Copy out every line of text in the records below, word for word and in the same line order, and leave the pictures out.

Source records:
______________________________

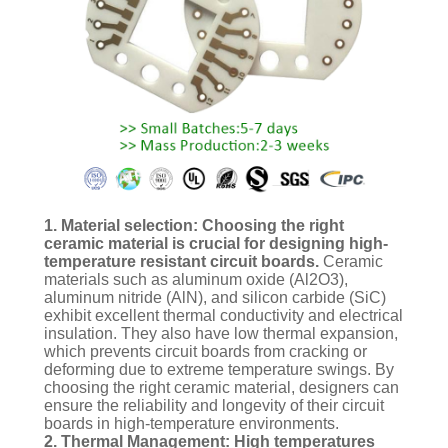
1. Material selection: Choosing the right
ceramic material is crucial for designing high-
temperature resistant circuit boards.
Ceramic
materials such as aluminum oxide (Al2O3),
aluminum nitride (AlN), and silicon carbide (SiC)
exhibit excellent thermal conductivity and electrical
insulation. They also have low thermal expansion,
which prevents circuit boards from cracking or
deforming due to extreme temperature swings. By
choosing the right ceramic material, designers can
ensure the reliability and longevity of their circuit
boards in high-temperature environments.
2. Thermal Management: High temperatures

______________________________

◆ **EXERCISE SOLUTION**
1. Material selection: Choosing the right
ceramic material is crucial for designing high-
temperature resistant circuit boards.
Ceramic
materials such as aluminum oxide (Al2O3),
aluminum nitride (AlN), and silicon carbide (SiC)
exhibit excellent thermal conductivity and electrical
insulation. They also have low thermal expansion,
which prevents circuit boards from cracking or
deforming due to extreme temperature swings. By
choosing the right ceramic material, designers can
ensure the reliability and longevity of their circuit
boards in high-temperature environments.
2. Thermal Management: High temperatures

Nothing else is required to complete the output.